Abstract Research Project:

Trans*Writing. Immanence and Transformation. Towards a Political, Ethical and Aesthetical Theory of Writing as Arts-based Research.[V635]


A lot has been written about the relationship between artistic practice and writing in the context of research, both in and outside the framework of academic and art discourses. Writing there has been primarily addressed as giving an explicit verbal account of the implicit knowledge embodied in both artistic practices and products while art seems to remain outside of what can be expressed by words. By comparison, very little has been said about writing as creative practice in itself, capable of providing meaning by expanding the scope of the writing process in order to give a voice to the semiotic, the unconscious and bodily processes of signification (Kristeva). But why?! Caduff (2010) is focusing mainly on institutional reasons to explain this instance. In addition to this, the given project suggests an epistemological analysis, claiming that namely poststructuralist, queer-feminist encounters with writing (by e. g. Julia Kristeva, Hélène Cixous, Jacques Derrida, Gilles Deleuze, etc.) have not yet been extensively implemented into a theory of writing as arts-based research. Within this approach writing can initiate transformations not only in the contexts of art and (academic) research but moreover, these transformations immanently affect our being in the world.

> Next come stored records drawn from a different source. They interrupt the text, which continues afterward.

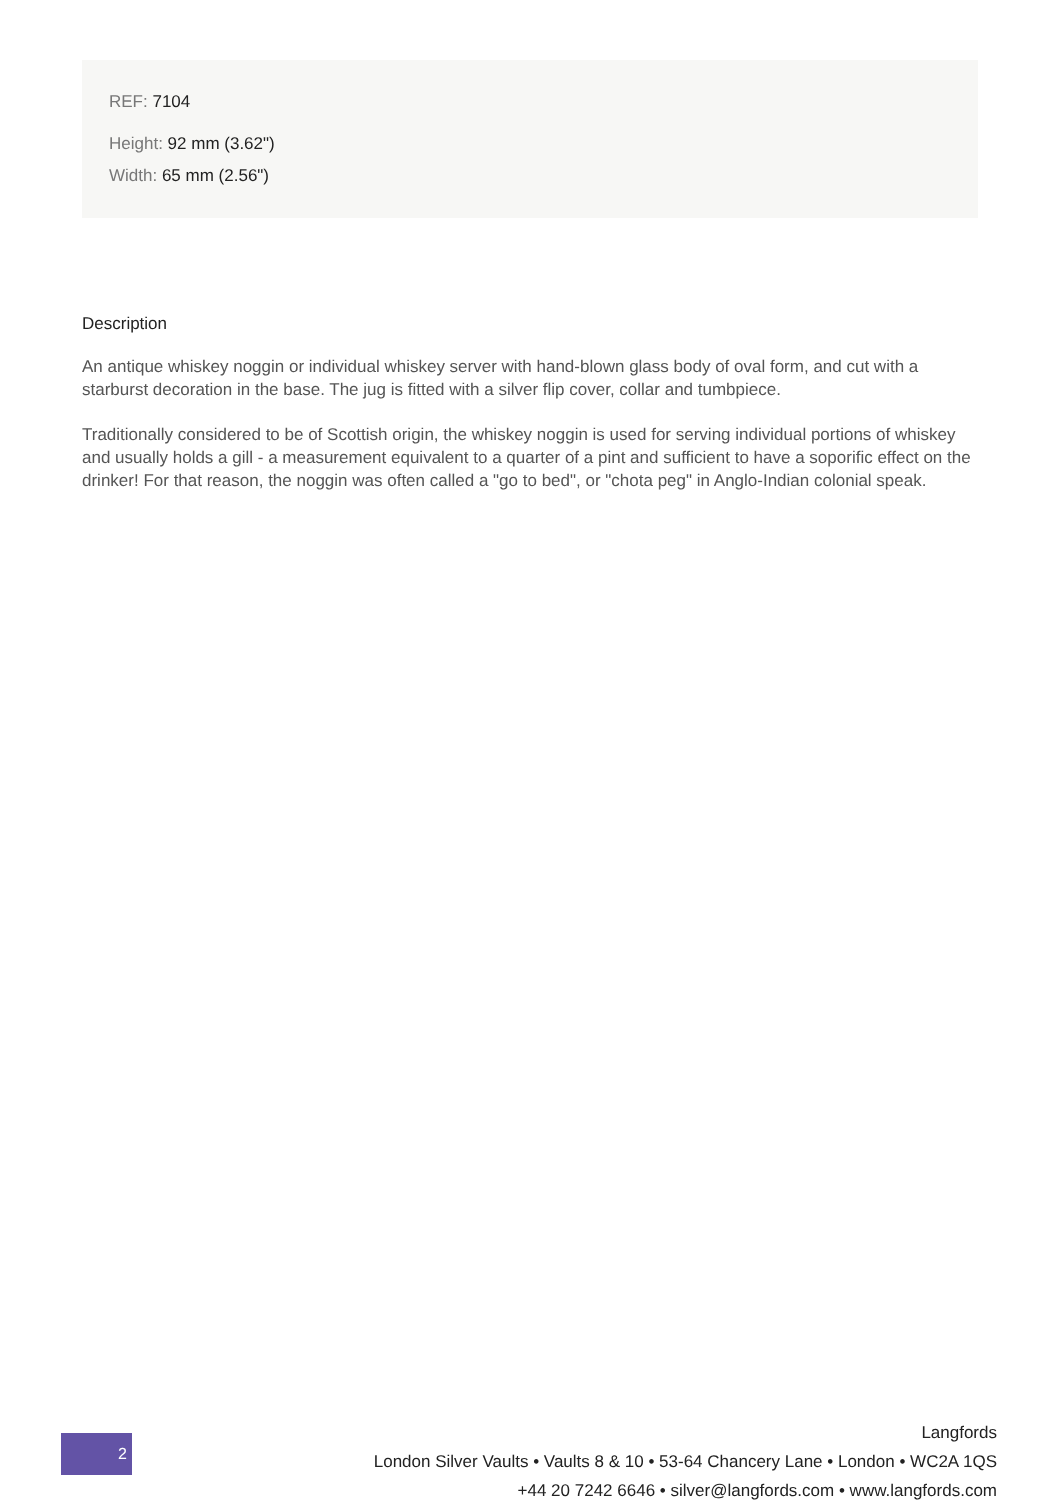REF: 7104
Height: 92 mm (3.62")
Width: 65 mm (2.56")
Description
An antique whiskey noggin or individual whiskey server with hand-blown glass body of oval form, and cut with a starburst decoration in the base. The jug is fitted with a silver flip cover, collar and tumbpiece.
Traditionally considered to be of Scottish origin, the whiskey noggin is used for serving individual portions of whiskey and usually holds a gill - a measurement equivalent to a quarter of a pint and sufficient to have a soporific effect on the drinker! For that reason, the noggin was often called a "go to bed", or "chota peg" in Anglo-Indian colonial speak.
2
Langfords
London Silver Vaults • Vaults 8 & 10 • 53-64 Chancery Lane • London • WC2A 1QS
+44 20 7242 6646 • silver@langfords.com • www.langfords.com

Viewed not as an act that aims at the propositional aspect of writing but rather as a performative practice, writing hence seems to be an exceptional choreo-graphic setting and calls for an immanent choreo-graphic plane of Trans*Writing as a trans-subjective lived alternative to the “death of the author” (Barthes).

In response to this the project aims to develop the arts-based research praxis of “Trans*Writing” and a “Trans*Theory” reflecting on it. This will be accomplished by drawing upon feminist concepts of writing as a performative practice (Cixous, Kristeva, Butler). Trans*writing thus is to bring about a form of radical openness for the excess of meaning that the academic writing tradition tries to capture. Trans*writing understood as an arts-based research practice does not signify monolithically. Conducted by the applicant the PEEK-project will on the practical level involve writing laboratories. This project will be carried out in co-operation with the University of Applied Arts, Vienna.